6. Eddy Current Test


Inspeksi ini memanfaatkan prinsip elektromagnet. Prinsipnya, arus listrik dialirkan
pada kumparan untuk membangkitkan medan magnet didalamnya. Jika medan magnet ini
dikenakan pada benda logam yang akan diinspeksi, maka akan terbangkit arus Eddy. Arus
Eddy kemudian menginduksi adanya medan magnet. Medan magnet pada benda akan
berinteraksi dengan medan magnet pada kumparan dan mengubah impedansi bila ada
cacat.
Pemeriksaan dengan ET mirip dengan UT tapi biasanya dipakai untuk material non
magnetic seperti SS (sekarang sudah bisa untuk SS). Prinsipnya adalah arus pusar /
elektromagnetik yang dibangkitkan oleh probe tertentu dan dapat dievaluasi oleh ahlinya di
layar monitor. Kecepatan pemeriksaan jauh lebih baik dari UT, namun untuk pemeriksaan
yang memerlukan ketelitian tinggi biasanya masih juga dipakai UT dengan kecepatan
lambat.
Keterbatasan dari metode ini yaitu hanya dapat diterapkan pada permukaan yang dapat
dijangkau. Selain itu metode ini juga hanya diterapkan pada bahan logam saja.

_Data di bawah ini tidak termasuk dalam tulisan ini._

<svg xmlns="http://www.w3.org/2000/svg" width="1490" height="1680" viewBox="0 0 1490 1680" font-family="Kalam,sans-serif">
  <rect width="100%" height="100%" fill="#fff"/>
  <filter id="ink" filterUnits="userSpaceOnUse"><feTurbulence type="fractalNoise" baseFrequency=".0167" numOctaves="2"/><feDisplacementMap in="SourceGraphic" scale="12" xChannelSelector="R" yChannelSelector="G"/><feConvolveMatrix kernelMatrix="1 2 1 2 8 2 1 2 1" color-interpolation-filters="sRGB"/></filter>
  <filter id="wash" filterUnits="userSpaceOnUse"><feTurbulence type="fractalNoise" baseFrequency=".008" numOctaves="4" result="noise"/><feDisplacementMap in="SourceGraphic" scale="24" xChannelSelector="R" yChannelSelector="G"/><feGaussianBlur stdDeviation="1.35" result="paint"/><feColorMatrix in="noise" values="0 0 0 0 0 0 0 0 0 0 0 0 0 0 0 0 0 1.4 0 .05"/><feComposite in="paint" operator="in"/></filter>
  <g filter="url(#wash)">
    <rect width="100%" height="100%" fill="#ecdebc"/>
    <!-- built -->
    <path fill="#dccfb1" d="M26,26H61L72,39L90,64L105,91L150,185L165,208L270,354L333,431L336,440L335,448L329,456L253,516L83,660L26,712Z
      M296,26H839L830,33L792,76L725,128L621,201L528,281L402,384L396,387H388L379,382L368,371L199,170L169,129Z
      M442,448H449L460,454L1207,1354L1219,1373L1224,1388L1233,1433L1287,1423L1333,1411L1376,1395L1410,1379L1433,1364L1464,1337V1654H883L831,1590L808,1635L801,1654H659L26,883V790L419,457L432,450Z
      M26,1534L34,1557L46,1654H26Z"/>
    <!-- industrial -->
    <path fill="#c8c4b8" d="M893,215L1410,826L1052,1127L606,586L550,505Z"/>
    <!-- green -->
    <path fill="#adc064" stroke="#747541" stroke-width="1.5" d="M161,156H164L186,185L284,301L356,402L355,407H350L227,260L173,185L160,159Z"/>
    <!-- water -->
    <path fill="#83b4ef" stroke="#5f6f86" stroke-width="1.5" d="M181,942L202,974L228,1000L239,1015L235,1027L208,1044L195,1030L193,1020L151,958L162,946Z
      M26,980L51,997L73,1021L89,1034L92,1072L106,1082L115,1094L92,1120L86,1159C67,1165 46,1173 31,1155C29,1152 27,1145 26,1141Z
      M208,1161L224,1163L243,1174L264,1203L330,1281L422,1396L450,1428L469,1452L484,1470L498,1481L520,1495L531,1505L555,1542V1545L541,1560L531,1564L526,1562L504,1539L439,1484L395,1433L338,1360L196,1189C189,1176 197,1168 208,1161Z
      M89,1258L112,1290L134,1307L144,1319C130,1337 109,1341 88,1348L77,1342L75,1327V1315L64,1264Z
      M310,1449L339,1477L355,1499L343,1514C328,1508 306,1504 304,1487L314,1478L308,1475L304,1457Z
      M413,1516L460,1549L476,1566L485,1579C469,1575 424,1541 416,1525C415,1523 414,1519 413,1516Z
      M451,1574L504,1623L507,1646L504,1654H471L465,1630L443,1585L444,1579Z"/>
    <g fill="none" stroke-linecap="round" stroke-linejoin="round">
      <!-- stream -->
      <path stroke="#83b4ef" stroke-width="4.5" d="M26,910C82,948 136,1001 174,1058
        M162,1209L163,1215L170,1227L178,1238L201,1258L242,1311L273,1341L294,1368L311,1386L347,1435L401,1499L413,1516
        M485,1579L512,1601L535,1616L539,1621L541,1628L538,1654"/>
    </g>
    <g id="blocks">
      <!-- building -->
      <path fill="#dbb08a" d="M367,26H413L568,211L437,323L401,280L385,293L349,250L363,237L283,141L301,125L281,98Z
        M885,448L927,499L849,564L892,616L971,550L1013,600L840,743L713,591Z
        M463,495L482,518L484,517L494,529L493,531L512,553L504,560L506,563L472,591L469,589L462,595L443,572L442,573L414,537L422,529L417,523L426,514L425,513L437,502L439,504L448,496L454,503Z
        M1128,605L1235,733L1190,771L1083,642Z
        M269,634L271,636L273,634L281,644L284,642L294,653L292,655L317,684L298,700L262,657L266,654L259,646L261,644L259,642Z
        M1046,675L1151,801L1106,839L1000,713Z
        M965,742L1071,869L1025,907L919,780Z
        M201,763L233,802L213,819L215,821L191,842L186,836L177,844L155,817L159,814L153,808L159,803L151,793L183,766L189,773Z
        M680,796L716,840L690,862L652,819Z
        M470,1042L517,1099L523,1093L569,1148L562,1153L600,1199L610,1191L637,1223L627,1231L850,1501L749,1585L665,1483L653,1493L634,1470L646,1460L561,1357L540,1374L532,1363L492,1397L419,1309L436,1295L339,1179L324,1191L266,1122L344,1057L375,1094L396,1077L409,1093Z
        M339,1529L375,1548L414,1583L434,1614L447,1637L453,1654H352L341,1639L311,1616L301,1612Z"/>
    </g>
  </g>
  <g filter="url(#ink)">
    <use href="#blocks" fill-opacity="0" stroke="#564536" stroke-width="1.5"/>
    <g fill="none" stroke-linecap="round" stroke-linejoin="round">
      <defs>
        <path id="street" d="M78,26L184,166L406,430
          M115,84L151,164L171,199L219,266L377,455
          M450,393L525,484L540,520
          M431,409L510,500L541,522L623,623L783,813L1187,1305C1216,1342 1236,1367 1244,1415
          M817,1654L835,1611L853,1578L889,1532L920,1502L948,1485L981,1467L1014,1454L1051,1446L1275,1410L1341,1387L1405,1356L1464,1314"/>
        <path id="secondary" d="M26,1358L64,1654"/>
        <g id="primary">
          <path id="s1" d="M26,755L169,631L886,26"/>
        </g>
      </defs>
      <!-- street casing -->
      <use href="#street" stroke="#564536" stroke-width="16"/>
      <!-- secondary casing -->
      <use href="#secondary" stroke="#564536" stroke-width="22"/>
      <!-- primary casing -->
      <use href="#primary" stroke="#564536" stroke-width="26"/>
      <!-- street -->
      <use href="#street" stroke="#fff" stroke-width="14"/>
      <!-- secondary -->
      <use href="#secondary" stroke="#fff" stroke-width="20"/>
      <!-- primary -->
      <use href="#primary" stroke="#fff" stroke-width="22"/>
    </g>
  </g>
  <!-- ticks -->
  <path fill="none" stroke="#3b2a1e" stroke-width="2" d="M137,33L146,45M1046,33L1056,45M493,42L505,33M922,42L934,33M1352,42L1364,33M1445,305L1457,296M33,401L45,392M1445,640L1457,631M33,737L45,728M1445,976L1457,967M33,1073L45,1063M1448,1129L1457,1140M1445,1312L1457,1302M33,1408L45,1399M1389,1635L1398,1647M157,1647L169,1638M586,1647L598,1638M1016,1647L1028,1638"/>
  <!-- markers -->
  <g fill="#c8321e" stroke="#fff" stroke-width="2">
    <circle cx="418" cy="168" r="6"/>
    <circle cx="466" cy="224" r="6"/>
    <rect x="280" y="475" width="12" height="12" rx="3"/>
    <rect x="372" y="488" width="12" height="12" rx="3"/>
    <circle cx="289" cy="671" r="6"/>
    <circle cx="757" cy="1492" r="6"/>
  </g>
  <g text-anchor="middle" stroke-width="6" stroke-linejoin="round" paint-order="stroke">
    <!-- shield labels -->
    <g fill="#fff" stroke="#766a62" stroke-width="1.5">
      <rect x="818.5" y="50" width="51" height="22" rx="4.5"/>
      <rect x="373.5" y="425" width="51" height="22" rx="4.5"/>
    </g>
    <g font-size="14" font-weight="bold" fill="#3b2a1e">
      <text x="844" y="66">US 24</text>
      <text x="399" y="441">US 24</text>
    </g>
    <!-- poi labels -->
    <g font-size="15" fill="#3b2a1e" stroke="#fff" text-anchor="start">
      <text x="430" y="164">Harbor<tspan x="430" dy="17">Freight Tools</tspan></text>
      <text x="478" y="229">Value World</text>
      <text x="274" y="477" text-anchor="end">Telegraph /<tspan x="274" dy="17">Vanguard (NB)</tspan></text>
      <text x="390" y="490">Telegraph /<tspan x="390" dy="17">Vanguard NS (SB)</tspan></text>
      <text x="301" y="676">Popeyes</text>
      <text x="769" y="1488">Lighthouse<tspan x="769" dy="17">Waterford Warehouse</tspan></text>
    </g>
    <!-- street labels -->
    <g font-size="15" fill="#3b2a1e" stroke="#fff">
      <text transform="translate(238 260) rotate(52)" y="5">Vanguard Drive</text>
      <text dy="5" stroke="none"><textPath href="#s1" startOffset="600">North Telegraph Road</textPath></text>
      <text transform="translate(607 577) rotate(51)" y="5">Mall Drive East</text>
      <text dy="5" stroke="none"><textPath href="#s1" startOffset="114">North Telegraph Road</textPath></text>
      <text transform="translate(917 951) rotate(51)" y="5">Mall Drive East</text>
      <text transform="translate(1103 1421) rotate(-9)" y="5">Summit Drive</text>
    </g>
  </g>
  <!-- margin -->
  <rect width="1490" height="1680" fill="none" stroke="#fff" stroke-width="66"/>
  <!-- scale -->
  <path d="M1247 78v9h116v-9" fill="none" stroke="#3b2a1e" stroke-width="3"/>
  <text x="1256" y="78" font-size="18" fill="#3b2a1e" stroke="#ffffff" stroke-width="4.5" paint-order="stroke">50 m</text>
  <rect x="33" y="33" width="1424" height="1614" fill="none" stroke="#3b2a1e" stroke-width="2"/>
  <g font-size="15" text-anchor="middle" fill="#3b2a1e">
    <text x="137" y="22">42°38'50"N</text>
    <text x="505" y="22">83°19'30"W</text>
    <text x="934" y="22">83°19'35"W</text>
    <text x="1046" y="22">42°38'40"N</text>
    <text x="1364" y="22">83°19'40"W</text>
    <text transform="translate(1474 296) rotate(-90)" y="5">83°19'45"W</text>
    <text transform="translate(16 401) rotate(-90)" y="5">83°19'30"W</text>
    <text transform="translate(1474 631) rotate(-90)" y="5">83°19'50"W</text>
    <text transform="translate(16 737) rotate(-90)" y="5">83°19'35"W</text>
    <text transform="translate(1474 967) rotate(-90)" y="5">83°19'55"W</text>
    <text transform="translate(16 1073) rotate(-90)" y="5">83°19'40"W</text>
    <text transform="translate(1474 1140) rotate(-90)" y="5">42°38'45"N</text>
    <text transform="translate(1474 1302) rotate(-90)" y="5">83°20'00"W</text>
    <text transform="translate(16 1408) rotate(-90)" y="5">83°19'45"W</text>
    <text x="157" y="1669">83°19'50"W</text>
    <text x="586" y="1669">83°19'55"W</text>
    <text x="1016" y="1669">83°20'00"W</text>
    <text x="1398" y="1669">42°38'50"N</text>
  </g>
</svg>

Gambar 5. Eddy Currents Process

7. Radiography (X Ray Test)

X Ray Testing merupakan test pada hasil lasan yang bertujuan untuk mengetahui
struktur bagian dalam dari lasan. X Ray Test ini dilakukan untuk memeriksa ada tidaknya
cacat lasan pada bagian dalam dari lasan itu sendiri, misalnya porosity dan crack.
Pemeriksaan struktur bagian dalam lasan ini dilakukan dengan media sinar X. Dan
hasilnya dapat dilihat pada artifak/film dimana seluruh struktur dari bagian dalam lasan
dapat terlihat. Identifikasi dengan menggunakan radiografi dapat dilakukan dengan
menggunakan bahan radioaktif atau sinar X (jarang karena alat berat). Pemeriksaan dengan
radiografi yaitu menggunakan sinar (isotop) atau sinar X yang menembus bahan, dan
bayangan bahan yang diperiksa tergambar pada film radiografi. Kerusakan diinterpretasi
pada bayangan di film radiografi. Di samping ini juga dikembangkan system perunut
(tracer) untuk menentukan posisi kebocoran dalam suatu peralatan. Sejumlah bahan
radioaktif dimasukkan ke dalam aliran fluida dalam alat yang dideteksi. Keberadaan bahan
radioaktif dimonitor dari luar alat yang dideteksi (objek yang diamati) dengan
menggunakan detektor radioaktif yang dihubungkan dengan sistem komputer. Sistem
komputer dilengkapi dengan layar maupun print-out berupa gambar atau foto. Apabila
pada objek yang diamati terdapat bocoran akibat korosi, maka hal ini dapat diketahui dari
aliran fluida bocoran yang mengandung bahan radioaktif yang terdeteksi oleh detektor.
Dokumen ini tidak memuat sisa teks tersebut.